El conde de Urgel, hombre bueno, pero sin voluntad,
se sublevó sugestionado por dos voluntades poderosísimas: la de su madre doña Margarita
de Montferrato y la del noble aragonés don Antón de Luna, que desde la muerte
del arzobispo de Zaragoza andaba fuera de la ley y para rehabilitarse
necesitaba nada menos que el destronamiento de la dinastía entronizada por lo
de Caspe y la entronización del repudiado conde; don Antón y doña Margarita
fueron los verdaderos factores de la revuelta. Don Jaime se encerró en su villa
de Balaguer y allí esperó a que fuera a sitiarle su rival. Sin dar ninguna
batalla ni atreverse a salir de su fortaleza hubo de ponerse en manos del rey,
entregándose a su misericordia.
Pasiones políticas no extinguidas aún han rodeado
los destinos de este infeliz personaje de aureola de leyendas; Fernando lo hizo
conducir al castillo de Castrotorafe en tierra castellana; muerto Fernando y
por temor a que el rey castellano en guerra con el de Aragón intentara ponerlo
en libertad y alentarlo en sus pretensiones al trono, Alfonso V lo hizo traer a
sus Estados y lo encerro en el castillo de Játiba; aquí murió en 1432 a consecuencia
de una enterocolitis. Mas pareciéndoles a sus partidarios del siglo XVII que la
vida de un hombre nacido para rey y despojado, según ellos, injustamente de su
corona no podía desarrollarse de modo tan vulgar, imaginaron un porción de
hechos dentro de Balaguer durante el sitio y una escena sangrienta en la
prisión de Játiba para que la muerte de aquel personaje fuese trágica.

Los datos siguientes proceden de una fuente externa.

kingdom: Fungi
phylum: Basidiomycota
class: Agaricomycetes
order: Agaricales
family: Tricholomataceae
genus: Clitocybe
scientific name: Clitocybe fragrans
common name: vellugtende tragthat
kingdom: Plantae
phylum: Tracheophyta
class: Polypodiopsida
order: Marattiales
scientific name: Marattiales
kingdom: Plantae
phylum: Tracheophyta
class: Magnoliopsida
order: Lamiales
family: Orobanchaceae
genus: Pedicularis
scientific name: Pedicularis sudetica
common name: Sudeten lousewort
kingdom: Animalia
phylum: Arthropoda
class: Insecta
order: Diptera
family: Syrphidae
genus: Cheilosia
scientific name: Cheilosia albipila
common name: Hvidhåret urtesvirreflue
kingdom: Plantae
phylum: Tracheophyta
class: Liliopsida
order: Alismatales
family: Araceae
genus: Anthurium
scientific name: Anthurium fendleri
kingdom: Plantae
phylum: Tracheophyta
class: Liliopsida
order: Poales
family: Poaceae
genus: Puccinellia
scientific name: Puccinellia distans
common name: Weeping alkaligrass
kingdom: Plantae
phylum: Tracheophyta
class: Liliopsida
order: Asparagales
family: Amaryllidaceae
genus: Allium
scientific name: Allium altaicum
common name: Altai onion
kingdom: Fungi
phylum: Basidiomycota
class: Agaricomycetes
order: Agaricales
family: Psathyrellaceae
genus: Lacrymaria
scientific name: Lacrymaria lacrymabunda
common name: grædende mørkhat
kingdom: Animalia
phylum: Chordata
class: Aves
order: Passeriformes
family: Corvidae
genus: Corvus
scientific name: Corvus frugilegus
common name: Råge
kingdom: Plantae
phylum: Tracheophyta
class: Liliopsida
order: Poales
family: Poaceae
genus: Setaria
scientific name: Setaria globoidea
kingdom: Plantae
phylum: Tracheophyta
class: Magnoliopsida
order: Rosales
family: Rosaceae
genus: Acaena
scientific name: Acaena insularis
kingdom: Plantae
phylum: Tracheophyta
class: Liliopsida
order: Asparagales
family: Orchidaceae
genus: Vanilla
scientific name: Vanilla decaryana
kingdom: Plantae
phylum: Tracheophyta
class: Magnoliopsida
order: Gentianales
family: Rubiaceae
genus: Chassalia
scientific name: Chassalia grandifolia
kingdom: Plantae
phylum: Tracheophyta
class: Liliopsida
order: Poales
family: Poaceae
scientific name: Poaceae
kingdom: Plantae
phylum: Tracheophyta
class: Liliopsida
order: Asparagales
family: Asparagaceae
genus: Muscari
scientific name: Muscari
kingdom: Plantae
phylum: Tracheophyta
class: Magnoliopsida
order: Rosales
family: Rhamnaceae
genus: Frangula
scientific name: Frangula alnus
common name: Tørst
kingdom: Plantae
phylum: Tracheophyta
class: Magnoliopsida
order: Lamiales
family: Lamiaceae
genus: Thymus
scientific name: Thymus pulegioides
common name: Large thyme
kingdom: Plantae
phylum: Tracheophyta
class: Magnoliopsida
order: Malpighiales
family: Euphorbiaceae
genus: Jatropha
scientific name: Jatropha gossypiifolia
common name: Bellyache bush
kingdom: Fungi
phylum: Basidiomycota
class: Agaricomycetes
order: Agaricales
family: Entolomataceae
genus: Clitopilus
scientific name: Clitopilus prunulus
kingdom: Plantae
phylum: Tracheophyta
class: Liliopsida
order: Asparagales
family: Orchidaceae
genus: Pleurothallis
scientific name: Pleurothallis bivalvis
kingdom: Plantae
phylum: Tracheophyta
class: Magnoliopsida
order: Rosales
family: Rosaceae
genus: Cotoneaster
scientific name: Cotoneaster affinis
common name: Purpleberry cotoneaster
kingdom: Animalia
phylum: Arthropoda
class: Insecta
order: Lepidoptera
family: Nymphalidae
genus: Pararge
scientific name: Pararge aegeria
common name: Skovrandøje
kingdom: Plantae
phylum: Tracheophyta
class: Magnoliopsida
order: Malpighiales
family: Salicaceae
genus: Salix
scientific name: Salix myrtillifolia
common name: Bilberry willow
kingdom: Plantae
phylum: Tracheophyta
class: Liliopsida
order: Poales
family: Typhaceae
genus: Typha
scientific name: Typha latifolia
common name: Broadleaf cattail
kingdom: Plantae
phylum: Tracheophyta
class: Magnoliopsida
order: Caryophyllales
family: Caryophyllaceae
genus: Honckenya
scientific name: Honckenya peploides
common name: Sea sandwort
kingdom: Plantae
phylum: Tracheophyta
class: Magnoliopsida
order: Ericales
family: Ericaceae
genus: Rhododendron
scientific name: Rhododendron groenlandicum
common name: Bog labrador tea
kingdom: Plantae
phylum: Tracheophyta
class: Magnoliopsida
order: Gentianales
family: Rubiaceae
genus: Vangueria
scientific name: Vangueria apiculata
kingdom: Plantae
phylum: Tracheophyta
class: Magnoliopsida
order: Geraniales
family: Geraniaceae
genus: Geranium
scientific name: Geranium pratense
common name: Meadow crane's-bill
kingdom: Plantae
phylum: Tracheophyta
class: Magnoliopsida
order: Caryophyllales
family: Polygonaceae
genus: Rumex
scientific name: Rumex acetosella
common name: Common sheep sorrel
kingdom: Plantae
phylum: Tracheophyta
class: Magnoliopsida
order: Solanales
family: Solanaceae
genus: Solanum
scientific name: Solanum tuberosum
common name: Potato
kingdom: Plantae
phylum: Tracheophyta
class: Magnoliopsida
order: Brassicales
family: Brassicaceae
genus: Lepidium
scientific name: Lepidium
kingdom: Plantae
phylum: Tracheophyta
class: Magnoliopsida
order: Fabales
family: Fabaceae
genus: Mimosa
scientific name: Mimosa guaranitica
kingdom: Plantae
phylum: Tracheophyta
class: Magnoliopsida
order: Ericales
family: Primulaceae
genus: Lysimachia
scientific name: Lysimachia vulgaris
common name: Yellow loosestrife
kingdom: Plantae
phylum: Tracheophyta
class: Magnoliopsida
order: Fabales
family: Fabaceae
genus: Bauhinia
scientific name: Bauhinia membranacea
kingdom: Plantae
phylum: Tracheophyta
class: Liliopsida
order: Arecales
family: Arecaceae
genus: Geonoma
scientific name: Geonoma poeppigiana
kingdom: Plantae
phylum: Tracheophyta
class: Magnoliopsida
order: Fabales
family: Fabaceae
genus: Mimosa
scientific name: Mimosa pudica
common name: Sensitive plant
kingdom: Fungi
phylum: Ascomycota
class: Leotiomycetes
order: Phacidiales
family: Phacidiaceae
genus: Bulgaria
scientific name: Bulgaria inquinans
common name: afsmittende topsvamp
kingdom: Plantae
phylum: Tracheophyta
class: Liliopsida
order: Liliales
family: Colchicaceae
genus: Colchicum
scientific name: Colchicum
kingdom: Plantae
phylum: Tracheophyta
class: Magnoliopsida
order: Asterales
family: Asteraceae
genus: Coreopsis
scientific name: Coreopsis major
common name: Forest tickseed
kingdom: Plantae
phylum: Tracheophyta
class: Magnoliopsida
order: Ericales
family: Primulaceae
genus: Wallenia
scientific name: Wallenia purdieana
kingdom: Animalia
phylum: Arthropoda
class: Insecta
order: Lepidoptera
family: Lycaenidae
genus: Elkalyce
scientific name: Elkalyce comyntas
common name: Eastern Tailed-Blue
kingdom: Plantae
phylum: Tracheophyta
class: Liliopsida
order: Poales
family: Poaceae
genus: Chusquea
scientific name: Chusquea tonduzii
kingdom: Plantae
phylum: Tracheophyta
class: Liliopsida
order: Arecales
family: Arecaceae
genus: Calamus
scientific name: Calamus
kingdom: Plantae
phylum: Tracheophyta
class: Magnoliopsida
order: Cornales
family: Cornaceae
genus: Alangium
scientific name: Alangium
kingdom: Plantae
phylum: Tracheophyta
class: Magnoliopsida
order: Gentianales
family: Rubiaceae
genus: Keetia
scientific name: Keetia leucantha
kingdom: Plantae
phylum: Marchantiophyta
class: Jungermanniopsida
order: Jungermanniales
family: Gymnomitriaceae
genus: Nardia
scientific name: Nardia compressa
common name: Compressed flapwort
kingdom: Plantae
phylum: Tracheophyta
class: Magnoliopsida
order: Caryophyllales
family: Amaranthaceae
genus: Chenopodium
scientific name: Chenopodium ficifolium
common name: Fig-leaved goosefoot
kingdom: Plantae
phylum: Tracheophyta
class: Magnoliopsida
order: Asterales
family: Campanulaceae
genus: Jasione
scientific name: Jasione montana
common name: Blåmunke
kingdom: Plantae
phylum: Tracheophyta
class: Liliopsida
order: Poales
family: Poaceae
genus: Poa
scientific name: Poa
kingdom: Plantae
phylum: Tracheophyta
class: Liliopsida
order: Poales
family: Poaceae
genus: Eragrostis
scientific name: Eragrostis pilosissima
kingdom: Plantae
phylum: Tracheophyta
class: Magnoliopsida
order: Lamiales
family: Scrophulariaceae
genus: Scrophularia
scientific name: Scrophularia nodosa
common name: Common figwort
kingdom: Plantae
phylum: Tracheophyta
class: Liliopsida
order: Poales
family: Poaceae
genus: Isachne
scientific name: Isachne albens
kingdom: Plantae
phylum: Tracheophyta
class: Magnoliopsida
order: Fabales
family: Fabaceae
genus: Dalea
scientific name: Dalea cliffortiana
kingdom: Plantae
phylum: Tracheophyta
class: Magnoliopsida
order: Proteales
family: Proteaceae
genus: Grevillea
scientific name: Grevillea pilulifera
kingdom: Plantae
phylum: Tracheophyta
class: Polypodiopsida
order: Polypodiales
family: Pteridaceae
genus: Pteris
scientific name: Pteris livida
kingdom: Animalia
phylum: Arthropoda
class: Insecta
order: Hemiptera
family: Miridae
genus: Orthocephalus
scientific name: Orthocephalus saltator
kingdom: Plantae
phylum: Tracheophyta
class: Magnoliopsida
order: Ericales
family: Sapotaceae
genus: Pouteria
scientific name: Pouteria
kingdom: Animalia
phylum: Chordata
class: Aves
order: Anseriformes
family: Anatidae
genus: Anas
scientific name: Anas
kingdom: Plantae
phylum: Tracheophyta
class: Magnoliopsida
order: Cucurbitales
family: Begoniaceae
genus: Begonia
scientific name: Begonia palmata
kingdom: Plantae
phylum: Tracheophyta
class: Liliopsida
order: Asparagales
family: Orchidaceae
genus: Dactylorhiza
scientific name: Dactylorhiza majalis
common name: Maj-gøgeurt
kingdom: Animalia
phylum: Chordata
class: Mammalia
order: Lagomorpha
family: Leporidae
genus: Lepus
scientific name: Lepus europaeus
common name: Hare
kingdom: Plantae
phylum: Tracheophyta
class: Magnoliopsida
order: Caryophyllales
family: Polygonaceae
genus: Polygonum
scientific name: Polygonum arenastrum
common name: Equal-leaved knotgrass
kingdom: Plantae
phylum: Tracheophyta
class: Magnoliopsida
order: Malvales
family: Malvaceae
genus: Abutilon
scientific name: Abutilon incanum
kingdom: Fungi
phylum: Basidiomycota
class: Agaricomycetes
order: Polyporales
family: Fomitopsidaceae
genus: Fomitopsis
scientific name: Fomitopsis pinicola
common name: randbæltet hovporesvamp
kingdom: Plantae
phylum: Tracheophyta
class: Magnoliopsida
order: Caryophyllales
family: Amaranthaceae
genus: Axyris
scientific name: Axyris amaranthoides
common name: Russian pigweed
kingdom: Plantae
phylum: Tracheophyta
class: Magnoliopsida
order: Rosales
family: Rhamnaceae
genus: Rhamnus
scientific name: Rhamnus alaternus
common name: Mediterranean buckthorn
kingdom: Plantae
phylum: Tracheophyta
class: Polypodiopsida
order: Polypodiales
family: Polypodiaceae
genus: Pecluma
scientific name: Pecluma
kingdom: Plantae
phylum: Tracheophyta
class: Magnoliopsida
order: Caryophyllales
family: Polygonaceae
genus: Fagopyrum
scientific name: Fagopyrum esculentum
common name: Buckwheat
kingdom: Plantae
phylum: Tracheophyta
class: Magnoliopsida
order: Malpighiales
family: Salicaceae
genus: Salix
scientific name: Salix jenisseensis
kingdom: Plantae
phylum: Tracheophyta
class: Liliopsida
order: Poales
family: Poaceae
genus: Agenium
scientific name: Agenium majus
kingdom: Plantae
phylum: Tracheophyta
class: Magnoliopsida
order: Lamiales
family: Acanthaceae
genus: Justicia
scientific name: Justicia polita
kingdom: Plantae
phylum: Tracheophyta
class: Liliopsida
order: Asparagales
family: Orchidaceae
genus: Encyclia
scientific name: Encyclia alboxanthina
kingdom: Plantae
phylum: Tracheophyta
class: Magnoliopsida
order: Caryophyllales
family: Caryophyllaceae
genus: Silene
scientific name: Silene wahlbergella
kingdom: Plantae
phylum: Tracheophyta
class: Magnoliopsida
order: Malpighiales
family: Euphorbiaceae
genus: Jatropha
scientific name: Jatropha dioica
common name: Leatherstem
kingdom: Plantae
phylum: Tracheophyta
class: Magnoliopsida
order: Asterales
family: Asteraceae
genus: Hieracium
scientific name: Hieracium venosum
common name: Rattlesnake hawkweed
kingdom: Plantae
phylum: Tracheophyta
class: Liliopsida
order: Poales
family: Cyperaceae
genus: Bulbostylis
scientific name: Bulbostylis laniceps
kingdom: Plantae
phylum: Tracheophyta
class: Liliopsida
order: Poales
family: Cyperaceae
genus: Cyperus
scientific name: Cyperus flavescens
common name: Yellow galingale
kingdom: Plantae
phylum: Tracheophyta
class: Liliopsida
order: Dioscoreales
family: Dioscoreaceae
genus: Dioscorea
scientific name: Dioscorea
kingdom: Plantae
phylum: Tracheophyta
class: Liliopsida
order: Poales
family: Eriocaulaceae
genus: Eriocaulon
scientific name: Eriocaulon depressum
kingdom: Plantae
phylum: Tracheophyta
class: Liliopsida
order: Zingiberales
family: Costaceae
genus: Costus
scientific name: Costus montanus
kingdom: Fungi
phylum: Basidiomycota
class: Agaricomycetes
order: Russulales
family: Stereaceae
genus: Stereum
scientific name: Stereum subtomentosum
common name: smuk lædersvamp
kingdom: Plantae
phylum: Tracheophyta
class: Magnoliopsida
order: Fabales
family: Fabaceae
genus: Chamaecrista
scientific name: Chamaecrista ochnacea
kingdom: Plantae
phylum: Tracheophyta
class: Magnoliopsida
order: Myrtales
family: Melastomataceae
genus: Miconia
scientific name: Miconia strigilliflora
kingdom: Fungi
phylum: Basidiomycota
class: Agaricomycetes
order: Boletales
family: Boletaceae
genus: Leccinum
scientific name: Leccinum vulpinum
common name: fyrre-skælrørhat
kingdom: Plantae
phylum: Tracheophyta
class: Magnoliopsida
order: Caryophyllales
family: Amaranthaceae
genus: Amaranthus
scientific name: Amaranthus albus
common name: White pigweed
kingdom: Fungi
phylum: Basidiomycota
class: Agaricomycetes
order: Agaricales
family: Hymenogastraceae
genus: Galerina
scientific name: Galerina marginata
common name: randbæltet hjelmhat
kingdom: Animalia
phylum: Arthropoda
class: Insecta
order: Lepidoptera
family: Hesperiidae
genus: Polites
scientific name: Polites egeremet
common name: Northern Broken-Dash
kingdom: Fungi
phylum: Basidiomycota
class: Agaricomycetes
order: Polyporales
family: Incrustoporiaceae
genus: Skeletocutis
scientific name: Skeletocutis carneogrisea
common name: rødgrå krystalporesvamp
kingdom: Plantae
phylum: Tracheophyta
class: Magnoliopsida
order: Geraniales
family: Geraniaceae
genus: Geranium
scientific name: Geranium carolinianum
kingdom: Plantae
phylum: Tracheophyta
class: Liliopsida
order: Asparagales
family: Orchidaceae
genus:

Terminado este asunto, Fernando hubiera vuelto a
Castilla, tanto por no perder la regencia como por la esperanza de que los aires
patrios le devolverían la salud, pero el negocio del cisma le estorbó el viaje.
No le estorbó, sin embargo, rodear a la Corona
castellana de un cerco absoluto: su hermano Enrique había dejado un hijo niño y
dos hijas: Juan, María y Catalina; los tres los hizo casar Fernando con hijos
suyos: Juan con María, María con Alfonso el primogénito y Catalina con Enrique,
el tercero; cualquiera que fuera la suerte de la familia del Doliente, un hijo
del rey de Aragón debía sucederle; la unión de Aragón y Castilla pendía de la
vida de una criatura, que si era digno hijo de su padre en lo físico sería
enfermizo y no había de llegar a viejo.
El hijo segundo, Juan, lo casó con la viuda de don
Martín el de Sicilia, heredera del reino de Navarra.
La historia de Aragón se confunde durante medio
siglo con la de Castilla, porque la de ésta se reduce a cuestiones interiores,
casi siempre convertidas en luchas armadas, en las cuales toman parte Alfonso V
y sus hermanos, los famosos infantes de Aragón de Jorge Manrique, rivales del
favorito don Alvaro de Luna.
Caso extraño es éste de un noble de abolengo
aragonés que gobierna Castilla y es defensor de la independencia castellana
enfrente de un rey y de unos infantes de Aragón nacidos en Castilla y casados
con infantas castellanas; y caso al parecer también extraño que la nobleza y el
pueblo de este reino obedezcan al oriundo de Aragón en contra de los príncipes
naturales de su misma patria. La extrañeza desaparece y el hecho se hace
natural, teniendo en cuenta que nobles y pueblo en este momento no veían ni a
don Alvaro ni a los infantes, sino Castilla, en cuyos asuntos se entrometía un
rey y unos príncipes de hecho extranjeros. Esta era la gran fuerza de don
Alvaro; con ella venció las intromisiones de los infantes en el reino de Juan
II y al rey de Aragón en la guerra que le hizo; el espíritu de independencia de
Castilla fué el mayor enemigo de la casa de Antequera.